To-do item. Exact copy, no pictures: output each line below as it stands.

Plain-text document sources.
■ ■ ■ ■ ■

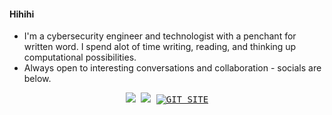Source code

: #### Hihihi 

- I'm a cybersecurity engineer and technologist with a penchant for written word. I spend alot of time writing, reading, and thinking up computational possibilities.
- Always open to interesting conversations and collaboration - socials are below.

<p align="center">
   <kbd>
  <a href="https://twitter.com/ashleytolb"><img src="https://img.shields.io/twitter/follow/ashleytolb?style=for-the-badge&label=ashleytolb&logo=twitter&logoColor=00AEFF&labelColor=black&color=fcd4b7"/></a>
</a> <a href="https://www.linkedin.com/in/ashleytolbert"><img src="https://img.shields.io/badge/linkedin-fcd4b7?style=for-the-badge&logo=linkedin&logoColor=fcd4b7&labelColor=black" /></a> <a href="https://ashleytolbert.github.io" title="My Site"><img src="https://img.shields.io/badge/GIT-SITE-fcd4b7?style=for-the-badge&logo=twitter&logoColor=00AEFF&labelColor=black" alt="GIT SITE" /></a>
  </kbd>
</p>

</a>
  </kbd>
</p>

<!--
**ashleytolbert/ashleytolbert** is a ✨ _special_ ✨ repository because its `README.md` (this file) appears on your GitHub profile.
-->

■ ■ ■ ■ ■

Reply.
Source code

: #### Hihihi 

- I'm a cybersecurity engineer and technologist with a penchant for written word. I spend alot of time writing, reading, and thinking up computational possibilities.
- Always open to interesting conversations and collaboration - socials are below.

<p align="center">
   <kbd>
  <a href="https://twitter.com/ashleytolb"><img src="https://img.shields.io/twitter/follow/ashleytolb?style=for-the-badge&label=ashleytolb&logo=twitter&logoColor=00AEFF&labelColor=black&color=fcd4b7"/></a>
</a> <a href="https://www.linkedin.com/in/ashleytolbert"><img src="https://img.shields.io/badge/linkedin-fcd4b7?style=for-the-badge&logo=linkedin&logoColor=fcd4b7&labelColor=black" /></a> <a href="https://ashleytolbert.github.io" title="My Site"><img src="https://img.shields.io/badge/GIT-SITE-fcd4b7?style=for-the-badge&logo=twitter&logoColor=00AEFF&labelColor=black" alt="GIT SITE" /></a>
  </kbd>
</p>

</a>
  </kbd>
</p>

<!--
**ashleytolbert/ashleytolbert** is a ✨ _special_ ✨ repository because its `README.md` (this file) appears on your GitHub profile.
-->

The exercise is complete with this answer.